Claude est commissaire-priseur. Son vieil ami Paul-Edouard (Claude Brasseur) veut vendre sa collection d'objets érotiques, ce qui fait un raccord de deux décennies avec Sex-shop. Paul-Edouard devait en être un client. Claude Brasseur est ce même genre de pote qui conseille un peu trop son ami, avec pas mal d'insistance, sans se soucier des conséquences. C'était jadis Hubert Derschamps dans Le Mâle du siècle, c'était Jean-Pierre Marielle dans Sex-shop.

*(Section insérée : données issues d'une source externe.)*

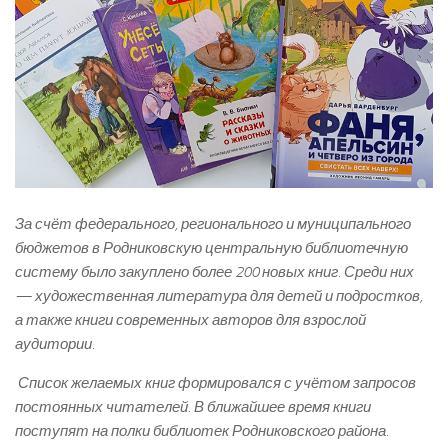
За счёт федерального, регионального и муниципального
бюджетов в Родниковскую центральную библиотечную
систему было закуплено более 200 новых книг. Среди них
— художественная литература для детей и подростков,
а также книги современных авторов для взрослой
аудитории.
Список желаемых книг формировался с учётом запросов
постоянных читателей. В ближайшее время книги
поступят на полки библиотек Родниковского района.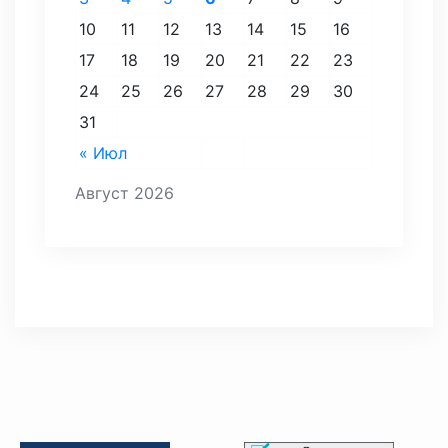
10
11
12
13
14
15
16
17
18
19
20
21
22
23
24
25
26
27
28
29
30
31
« Июл
Август 2026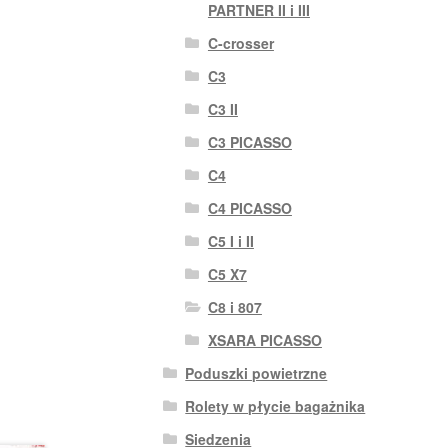
PARTNER II i III
C-crosser
C3
C3 II
C3 PICASSO
C4
C4 PICASSO
C5 I i II
C5 X7
C8 i 807
XSARA PICASSO
Poduszki powietrzne
Rolety w płycie bagażnika
Siedzenia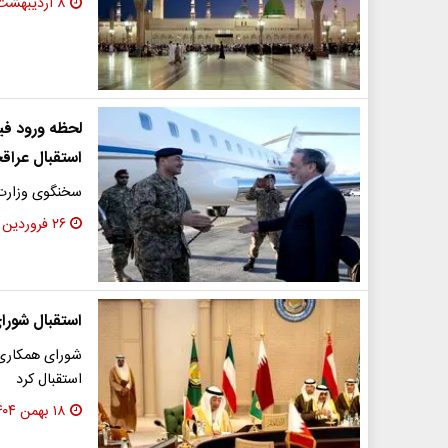
۸ اردیبهشت ۱۴۰۵
لحظه ورود فیل
استقبال عراق
سخنگوی وزارت 
۲۶ فروردین ۱۴۰۵
استقبال شورا
شورای همکاری خ
استقبال کرد
۱۸ بهمن ۱۴۰۴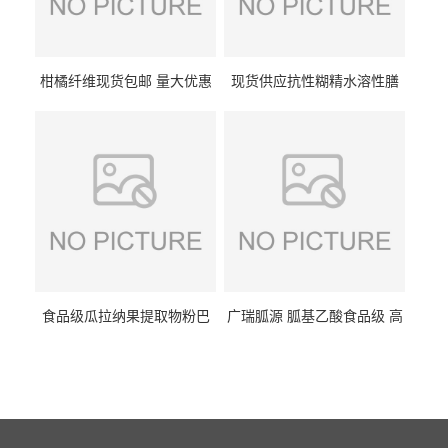
柑橘纤维现货包邮 量大优惠
现货供应抗性糊精水溶性膳
纤维素 柑橘粉 柑橘提取物
食纤维食品级代餐饱腹低热
量1kg包邮
食品级瓜拉纳果提取物粉巴
广瑞胍源 胍基乙酸食品级 高
西瓜拉那咖啡因22%运动爆发
含量 营养增补强化氨基酸
力补充剂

Eux, ils s'en foutent, ils n'ont pas de problème d'érection.

Je parlais plus haut de Claude Berri avec un air de petit oiseau, c'est vraiment cette impression quand il roucoule autour de sa nouvelle employée, Agnès (Brigitte Bemol), petite blonde qui se laisse draguer par ce petit vieux barbu. Plus que dans Stan the flasher, la manière de se déplacer de Claude Berri, dans un léger dandinement incertain, est en soi une danse de séduction. Il a une façon de porter son visage dans les obliques, c'est un corps totalement différent de tous les autres acteurs du film. Et puis ce sourire labial.


Le film, puisqu'il tend vers la comédie, va de déconvenue en déconvenue. Il use de quiproquos usés jusqu'à la corde jusqu'à une scène finale où, après tant d'échecs à bander quand il le faut (c'est que la viagra mettait une heure à agir), il se décide enfin à aller voir une prostituée. Véronique Vella est prodigieuse dans ce court rôle qui clôt le film et Claude Berri surprend avec son masochisme qui touche à la plus grande impudeur. Finalement, le film l'emporte haut la main, j'ai toujours eu une petite tendresse depuis pour Claude Berri.